9-9A. Bilateral versus unilateral contracts


(Chapter 9—Page 200)

The court held that the employment agreement was a unilateral contract that could
be formed only by Hawley’s performance in Missouri, and thus that the accident
causing Hawley’s death was not compensable under Florida law. Arguing that its
agreement with Hawley was a bilateral contract executed in Florida, D.L. appealed
to a state intermediate appellate court, which reversed the judgment of the lower
court and held that the agreement was a bilateral contract. The appellate court
stated, “To form a bilateral contract, there must be mutuality of obligation. Here,
Hawley and Appellant clearly made mutual promises. Thus, the agreement is a
bilateral contract. . . . A contract is created where the last act necessary to make a
binding agreement takes place. Where one contracting party signs the contract, and
the other party accepts and signs the contract, a binding contract results. It is
undisputed that Hawley signed the agreement then sent it to [D.L.] in . . . Florida,
where it was signed and executed by [D.L.’s] President. Because the last act
CHAPTER 9: NATURE AND TERMINOLOGY 57

necessary to complete the agreement, . . . was performed in Florida, the contract


was made in Florida.” The consequence of this decision is that, as noted in the
problem, if a contract is formed in Florida, the accident is compensable under
Florida workers’ compensation law.

9-10A. IN YOUR COURT

(a) In cases where no valid contract exists, quasi-contractual remedies may be


allowed to prevent the unjust enrichment of one person at the expense of another.
This problem is based on the case of Artukovich & Sons, Inc. v.
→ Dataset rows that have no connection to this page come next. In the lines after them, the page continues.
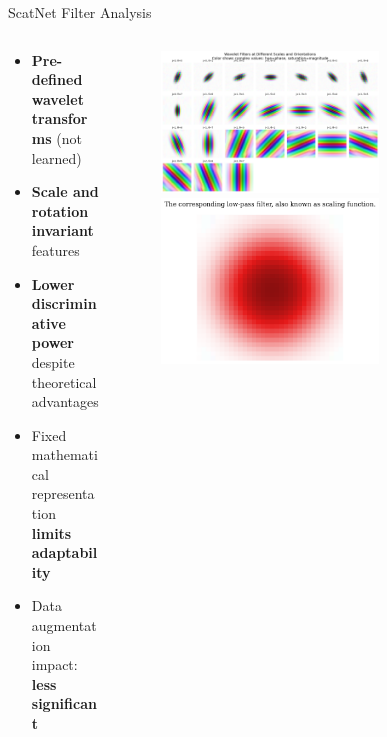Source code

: \documentclass[aspectratio=169,8pt]{beamer}  %
\begin{document}
\begin{frame}{ScatNet Filter Analysis}
\begin{columns}[T]
\begin{column}{0.5\textwidth}
\begin{itemize}
\item \textbf{Pre-defined wavelet transforms} (not learned)
\item \textbf{Scale and rotation invariant} features
\item \textbf{Lower discriminative power} despite theoretical advantages
\item Fixed mathematical representation \textbf{limits adaptability}
\item Data augmentation impact: \textbf{less significant}
\end{itemize}
\end{column}
\begin{column}{0.5\textwidth}
\begin{figure}
\includegraphics[width=0.7\textwidth]{imgs/scatnet_filters.png}
\vspace{0.5cm}
\includegraphics[width=0.7\textwidth]{imgs/scatnet_low_pass.png}
\end{figure}
\end{column}
\end{columns}
\end{frame}
\end{document}
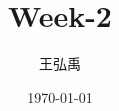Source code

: \documentclass[12pt, a4paper]{article}
\title{\textbf{Week-2}}
\author{王弘禹}
\date\today
\begin{document}
\begin{CJK*}{UTF8}{bsmi}
\linespread{1.5}
\maketitle
\newcommand{\st}[1]{\section*{#1}}
\newcommand{\sst}[1]{\subsection*{#1}}
\newcommand{\ssst}[1]{\subsubsection*{#1}}
\newcommand{\dsp}{\displaystyle}
\newcommand{\dx}{\,dx}
\newcommand{\dphi}{\,d\phi}
\newcommand{\dtheta}{\,d\theta}
\newcommand{\dy}{\,dy}
\newcommand{\dz}{\,dz}
\newcommand{\dr}{\,dr}
\newcommand{\drho}{\,d\rho}
\newcommand{\tb}{\textbf}


\end{CJK*}
\end{document}
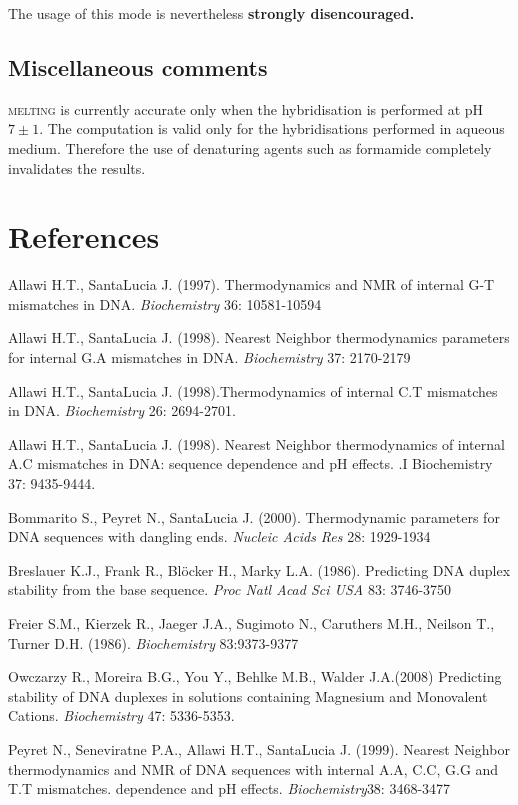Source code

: \documentclass{article}
\begin{document}
  The usage of this mode is nevertheless  \textbf{strongly disencouraged.}   
   
\subsection{Miscellaneous comments }  
\textsc{melting} is currently accurate only when the hybridisation is performed
at pH $7\pm 1$.  The computation is valid only for the hybridisations performed
in aqueous medium. Therefore the use of denaturing agents such as formamide
completely invalidates the results.
   
\section{References }
Allawi 
H.T., SantaLucia J. (1997). Thermodynamics and NMR of internal G-T mismatches 
in DNA. \textit{Biochemistry}  36: 10581-10594   

Allawi H.T., SantaLucia J. (1998). Nearest Neighbor thermodynamics parameters 
for internal G.A mismatches in DNA. \textit{Biochemistry} 37: 2170-2179

Allawi H.T., SantaLucia J. (1998).Thermodynamics of internal C.T mismatches in DNA.
\textit{Biochemistry} 26: 2694-2701.

Allawi H.T., SantaLucia J. (1998). Nearest Neighbor thermodynamics of internal 
A.C mismatches in DNA: sequence dependence and pH effects.
.I Biochemistry 
37: 9435-9444.

Bommarito S., Peyret N., SantaLucia J. (2000).  Thermodynamic parameters for DNA
sequences with dangling ends.  \textit{Nucleic Acids Res} 28: 1929-1934

  Breslauer K.J., Frank R., Bl\"ocker 
H., Marky L.A. (1986). Predicting DNA duplex stability from the base sequence. 
 \textit{Proc Natl Acad Sci USA}  83: 3746-3750   

  Freier S.M., Kierzek R., Jaeger 
J.A., Sugimoto N., Caruthers M.H., Neilson T., Turner D.H. (1986). \textit{Biochemistry} 
 83:9373-9377 
 
 Owczarzy R., Moreira B.G., You Y., Behlke M.B., Walder J.A.(2008) Predicting stability of DNA duplexes 
 in solutions containing Magnesium and Monovalent Cations. \textit{Biochemistry} 47: 5336-5353.  

Peyret N., Seneviratne P.A., Allawi H.T., SantaLucia J. (1999). Nearest Neighbor thermodynamics and 
NMR of DNA sequences with internal A.A, C.C, G.G and T.T mismatches. dependence and pH effects.
\textit{Biochemistry}38: 3468-3477
\end{document}

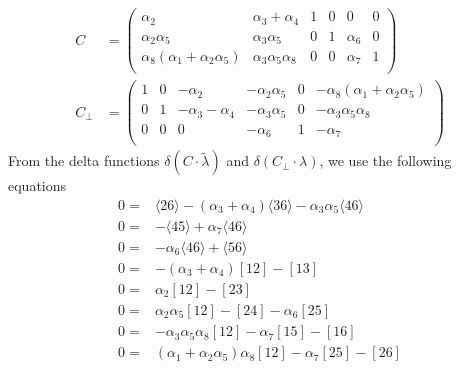 \documentclass[letter,11pt]{article}
\begin{document}
\begin{equation}
	\begin{aligned}
		C&=\left(
		\begin{array}{cccccc}
			\alpha_2 & \alpha_3 + \alpha_4 & 1 & 0 & 0 & 0 \\
		\alpha_2 \alpha_5 & \alpha_3 \alpha_5 & 0 & 1 & \alpha_6 & 0 \\
		\alpha_8 (\alpha_1+\alpha_2 \alpha_5) & \alpha_3 \alpha_5
		\alpha_8 & 0 & 0 & \alpha_7 & 1 \\
		\end{array}
		\right)\\
		C_\perp&=
		\left(
		\begin{array}{cccccc}
			1 & 0 & -\alpha_2 & -\alpha_2 \alpha_5 & 0 & -\alpha_8 (\alpha
				_1+\alpha_2 \alpha_5) \\
			0 & 1 & -\alpha_3-\alpha_4 & -\alpha_3 \alpha_5 & 0 & -\alpha_3
			\alpha_5 \alpha_8 \\
			0 & 0 & 0 & -\alpha_6 & 1 & -\alpha_7 \\
		\end{array}
		\right)
	\end{aligned}
\end{equation}
From the delta functions $\delta(C\cdot \tilde \lambda)$ and $\delta(C_\perp \cdot \lambda)$, we use the following equations
\begin{equation}
	\begin{aligned}
		0=&\langle 2 6 \rangle - (\alpha_{3} + \alpha_{4}) \langle 3 6 \rangle - \alpha_{3} \alpha_{5} \langle 4 6 \rangle
		\\
		0=&-\langle 4 5 \rangle + \alpha_{7} \langle 4 6 \rangle
		\\
	0=&	-\alpha_{6} \langle 4 6 \rangle + \langle 5 6 \rangle
		\\
	0=&	-(\alpha_{3} + \alpha_{4}) \left[ 1 2 \right] - \left[ 1 3 \right]
		\\
	0=&	\alpha_{2} \left[ 1 2 \right] - \left[ 2 3 \right]
		\\
	0=&	\alpha_{2} \alpha_{5} \left[ 1 2 \right] - \left[ 2 4 \right] - \alpha_{6} \left[ 2 5 \right]
		\\
	0=&	-\alpha_{3} \alpha_{5} \alpha_{8} \left[ 1 2 \right] - \alpha_{7} \left[ 1 5 \right] - \left[ 1 6 \right]
		\\
	0=&	(\alpha_{1} + \alpha_{2} \alpha_{5}) \alpha_{8} \left[ 1 2 \right] - \alpha_{7} \left[ 2 5 \right] - \left[ 2 6 \right]
	\end{aligned}
\end{equation}
\end{document}
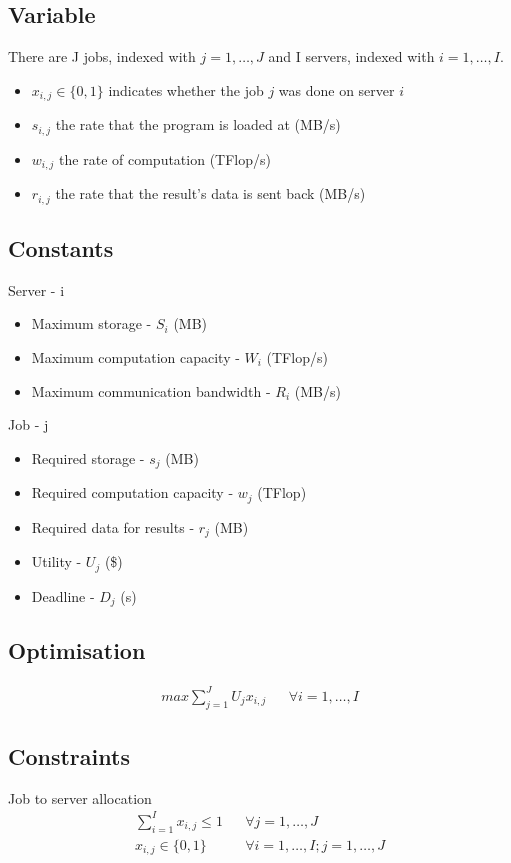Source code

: \subsection{Variable}\label{subsec:variable}
There are J jobs, indexed with $ j = 1,\dots,J $ and I servers, indexed with $ i = 1,\dots,I $.
\begin{itemize}
    \item $ x_{i,j} \in \{0, 1\}$ indicates whether the job $j$ was done on server $i$
    \item $ s_{i,j} $ the rate that the program is loaded at (MB/s)
    \item $ w_{i,j} $ the rate of computation (TFlop/s)
    \item $ r_{i,j} $ the rate that the result's data is sent back (MB/s)
\end{itemize}

\subsection{Constants}\label{subsec:constants}
Server - i
\begin{itemize}
    \item Maximum storage - $ S_i $ (MB)
    \item Maximum computation capacity - $ W_i $ (TFlop/s)
    \item Maximum communication bandwidth - $ R_i $ (MB/s)
\end{itemize}
Job - j
\begin{itemize}
    \item Required storage - $ s_j $ (MB)
    \item Required computation capacity - $ w_j $ (TFlop)
    \item Required data for results - $ r_j $ (MB)
    \item Utility - $ U_j $ (\$)
    \item Deadline - $ D_j $ (s)
\end{itemize}

\subsection{Optimisation}\label{subsec:optimisation}
\begin{align}
    max \sum_{j=1}^{J} U_j x_{i,j} && \forall i = 1,\dots,I
\end{align}

\subsection{Constraints}\label{subsec:constraints}
Job to server allocation
\begin{align}
    \sum_{i=1}^I x_{i,j} \leq 1 && \forall j = 1,\dots,J \\
    x_{i,j} \in \{0, 1\} && \forall i = 1,\dots,I; j = 1,\dots,J
\end{align}

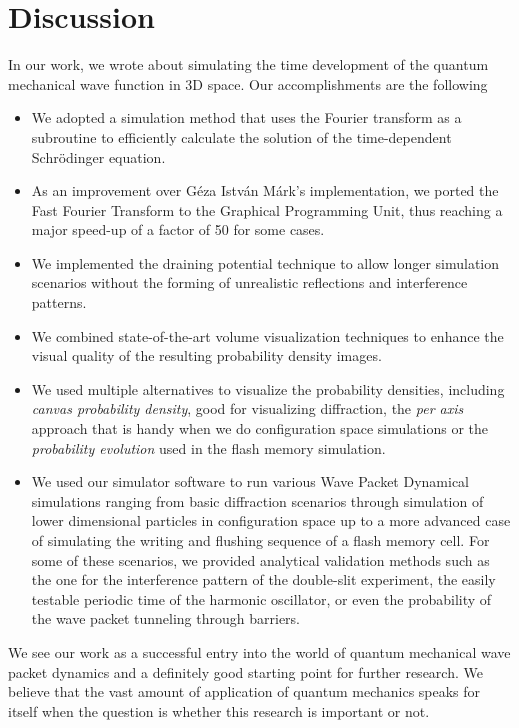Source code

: \section{Discussion}
\label{sec:discussion}

In our work, we wrote about simulating the time development of the quantum mechanical wave function in 3D space.
Our accomplishments are the following
\begin{itemize}
	\item We adopted a simulation method that uses the Fourier transform as a subroutine to efficiently calculate the solution of the time-dependent Schrödinger equation.
	\item As an improvement over Géza István Márk's implementation, we ported the Fast Fourier Transform to the Graphical Programming Unit, thus reaching a major speed-up of a factor of 50 for some cases.
	\item We implemented the draining potential technique to allow longer simulation scenarios without the forming of unrealistic reflections and interference patterns.
	\item We combined state-of-the-art volume visualization techniques to enhance the visual quality of the resulting probability density images.
	\item We used multiple alternatives to visualize the probability densities, including \textit{canvas probability density}, good for visualizing diffraction, the \textit{per axis} approach that is handy when we do configuration space simulations or the \textit{probability evolution} used in the flash memory simulation.
	\item We used our simulator software to run various Wave Packet Dynamical simulations ranging from basic diffraction scenarios through simulation of lower dimensional particles in configuration space up to a more advanced case of simulating the writing and flushing sequence of a flash memory cell. For some of these scenarios, we provided analytical validation methods such as the one for the interference pattern of the double-slit experiment, the easily testable periodic time of the harmonic oscillator, or even the probability of the wave packet tunneling through barriers.
\end{itemize}
We see our work as a successful entry into the world of quantum mechanical wave packet dynamics and a definitely good starting point for further research.
We believe that the vast amount of application of quantum mechanics speaks for itself when the question is whether this research is important or not.
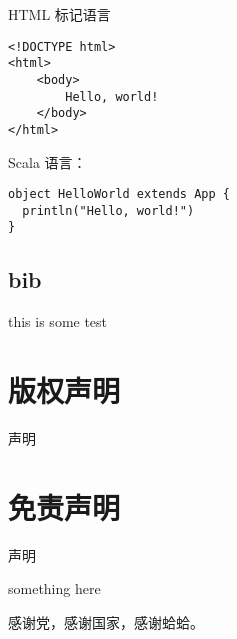 \documentclass[%
               print, 
               timesmath
              ]{xjtubsc}
\begin{document}
HTML 标记语言
\begin{verbatim}
<!DOCTYPE html>
<html>
    <body>
        Hello, world!
    </body>
</html>
\end{verbatim}

Scala  语言：
\begin{verbatim}
object HelloWorld extends App {
  println("Hello, world!")
}
\end{verbatim}

\subsection{bib}

this is some test\cite{IEEE-1363,Krasnogor2004e}
\section{版权声明}
声明

\section{免责声明}
声明

\backmatter

\nocite{*}




something here



\begin{acknowledgment}
感谢党，感谢国家，感谢蛤蛤。
\end{acknowledgment}
\end{document}
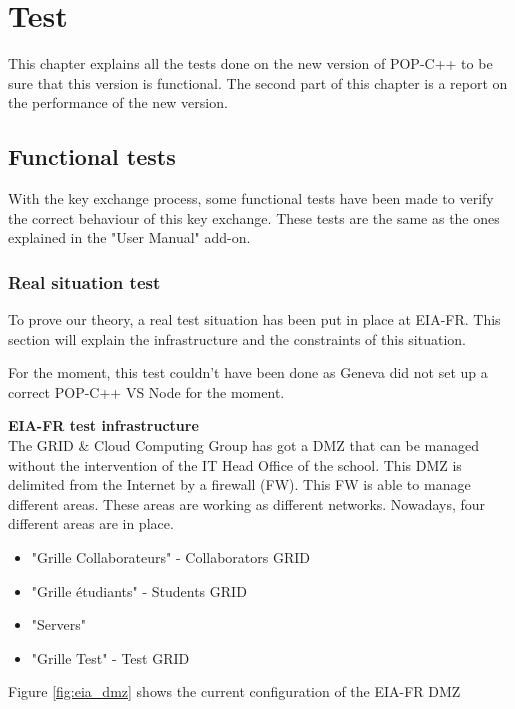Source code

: \section{Test}
\label{sec:test}
This chapter explains all the tests done on the new version of POP-C++ to be sure that this version is functional. The second part of this chapter is a report on the performance of the new version.


%
%
\subsection{Functional tests}
With the key exchange process, some functional tests have been made to verify the correct behaviour of this key exchange. These tests are the same as the ones explained in the "User Manual" add-on.



%
%
\subsubsection{Real situation test}
To prove our theory, a real test situation has been put in place at EIA-FR. This section will explain the infrastructure and the constraints of this situation. \s

For the moment, this test couldn't have been done as Geneva  did not set up a correct POP-C++ VS Node for the moment. \s

\textbf{EIA-FR test infrastructure}\\
The GRID \& Cloud Computing Group has got a DMZ that can be managed without the intervention of the IT Head Office of the school. This DMZ is delimited from the Internet by a firewall (FW). This FW is able to manage different areas. These areas are working as different networks. Nowadays, four different areas are in place. 

\begin{itemize}
\item "Grille Collaborateurs" - Collaborators GRID
\item "Grille étudiants" - Students GRID
\item "Servers"
\item "Grille Test" - Test GRID
\end{itemize}

Figure \ref{fig:eia_dmz} shows the current configuration of the EIA-FR DMZ

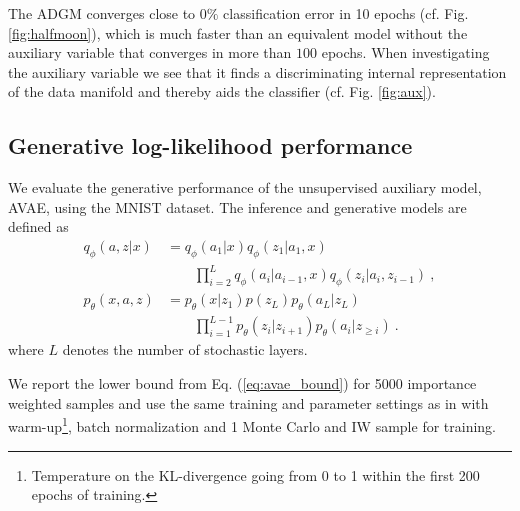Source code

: \documentclass{article}
\begin{document}
The ADGM converges close to $0\%$ classification error in 10 epochs (cf. Fig. \ref{fig:halfmoon}), which is much faster than an equivalent model without the auxiliary variable that converges in more than $100$ epochs. When investigating the auxiliary variable we see that it finds a discriminating internal representation of the data manifold and thereby aids the classifier (cf. Fig. \ref{fig:aux}).

\subsection{Generative log-likelihood performance}\label{sec:loglikelihood}
We evaluate the generative performance of the unsupervised auxiliary model, AVAE, using the MNIST dataset. The inference and generative models are defined as
\begin{align}
q_{\phi}(a,z|x)&=q_{\phi}(a_1|x)q_{\phi}(z_1|a_1,x) \\
&\quad\quad\prod_{i=2}^{L} q_\phi(a_i|a_{i-1},x) q_\phi(z_i|a_i,z_{i-1})\ , \nonumber \\
p_\theta(x,a,z)&=p_\theta(x|z_1)p(z_L)p_\theta(a_L|z_L)\\
&\quad\quad\prod_{i=1}^{L-1}p_\theta(z_i|z_{i+1})p_\theta(a_i|z_{\geq i}) \ . \nonumber
\end{align}
where $L$ denotes the number of stochastic layers. 

We report the lower bound from Eq. (\ref{eq:avae_bound}) for 5000 importance weighted samples and use the same training and parameter settings as in \citet{Sonderby2016} with warm-up\footnote{Temperature on the KL-divergence going from 0 to 1 within the first 200 epochs of training.}, batch normalization and 1 Monte Carlo and IW sample for training.
\end{document}
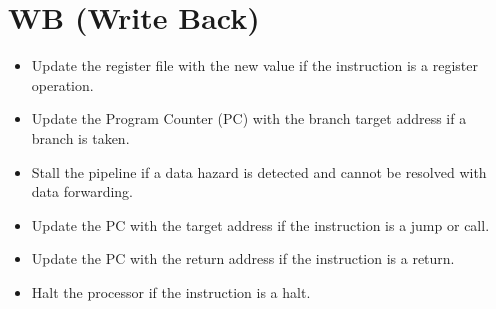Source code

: \documentclass{report}
\begin{document}
\section*{WB (Write Back)}
\begin{minipage}{0.6\textwidth}
\begin{itemize}
    \item Update the register file with the new value if the instruction is a register operation.
    \item Update the Program Counter (PC) with the branch target address if a branch is taken.
    \item Stall the pipeline if a data hazard is detected and cannot be resolved with data forwarding.
    \item Update the PC with the target address if the instruction is a jump or call.
    \item Update the PC with the return address if the instruction is a return.
    \item Halt the processor if the instruction is a halt.
\end{itemize}
\end{minipage}
\hspace{1cm}
\end{document}
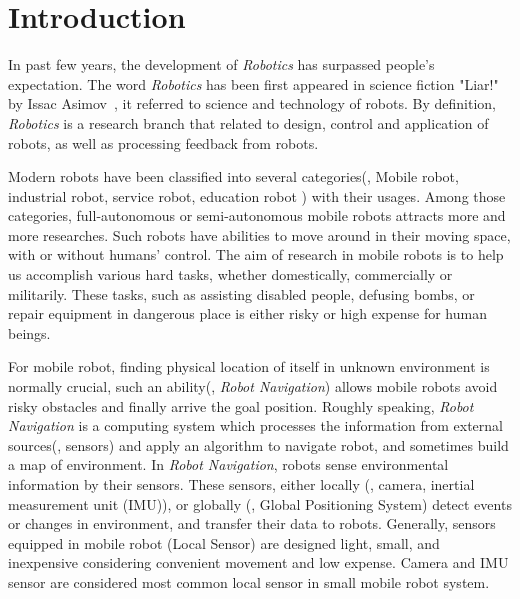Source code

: \chapter{Introduction}
\label{chap:intro}

In past few years, the development of \textit{Robotics} has surpassed people's expectation. The word \textit{Robotics} has been first appeared in science fiction "Liar!" by Issac Asimov~\cite{wiki:Robotics}, it referred to science and technology of robots. By definition, \textit{Robotics} is a research branch that related to design, control and application of robots, as well as processing feedback from robots. 

Modern robots have been classified into several categories(\eg, Mobile robot, industrial robot, service robot, education robot \etc) with their usages. Among those categories, full-autonomous or semi-autonomous mobile robots attracts more and more researches. Such robots have abilities to move around in their moving space, with or without humans' control. The aim of research in mobile robots is to help us accomplish various hard tasks, whether domestically, commercially or militarily. These tasks, such as assisting disabled people, defusing bombs, or repair equipment in dangerous place is either risky or high expense for human beings.    

For mobile robot, finding physical location of itself in unknown environment is normally crucial, such an ability(\eg, \textit{Robot Navigation}) allows mobile robots avoid risky obstacles and finally arrive the goal position. Roughly speaking, \textit{Robot Navigation} is a computing system which processes the information from external sources(\eg, sensors) and apply an algorithm to navigate robot, and sometimes build a map of environment. In \textit{Robot Navigation}, robots sense environmental information by their sensors. These sensors, either locally (\eg, camera, inertial measurement unit (IMU)), or globally (\eg, Global Positioning System) detect events or changes in environment, and transfer their data to robots. Generally, sensors equipped in mobile robot (Local Sensor) are designed light,
small, and inexpensive considering convenient movement and low expense. Camera and IMU sensor are considered most common local sensor in small mobile robot system.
Reliance Truck Co.,
126 Ariz. 246, 614 P.2d 327 (1980). In that case, the court held that to allow
Reliance to use Artukovich’s crane without compensating Artukovich would be
inequitable because it would unjustly enrich Reliance at Artukovich’s expense.
Thus, a quasi contract was imposed on the parties so that Allied could recover
damages from Crosstown.

(b) In the actual case, under the equitable doctrine of quasi contract, Reliance
was held liable to Artukovich for the reasonable rental value of Reliance’s use of the
crane.

(c) The most significant difference between the two cases is that in Industrial
Lift Truck Service Corp. v. Mitsubishi International Corp., the parties had a contract,
which, as the court in the case noted, “defined the entire relationship of the parties
with respect to all matters related to [the] products” that were at the center of the
controversy. In the Allied problem, there was no contract between Allied and
Crosstown. Other differences between the cases include the presence, in the Allied
problem, of a third party, Borman, who leased the crane from Allied and contracted
with Crosstown. In the Industrial Lift Truck case, the only third parties were
anonymous buyers. In the Allied problem, Crosstown used the crane for its own
purposes, which were contrary to Allied’s ownership. In the Industrial Lift Truck
case, the buyer “used” the products by altering them to further the buyer’s and the
seller’s purpose (to sell more trucks).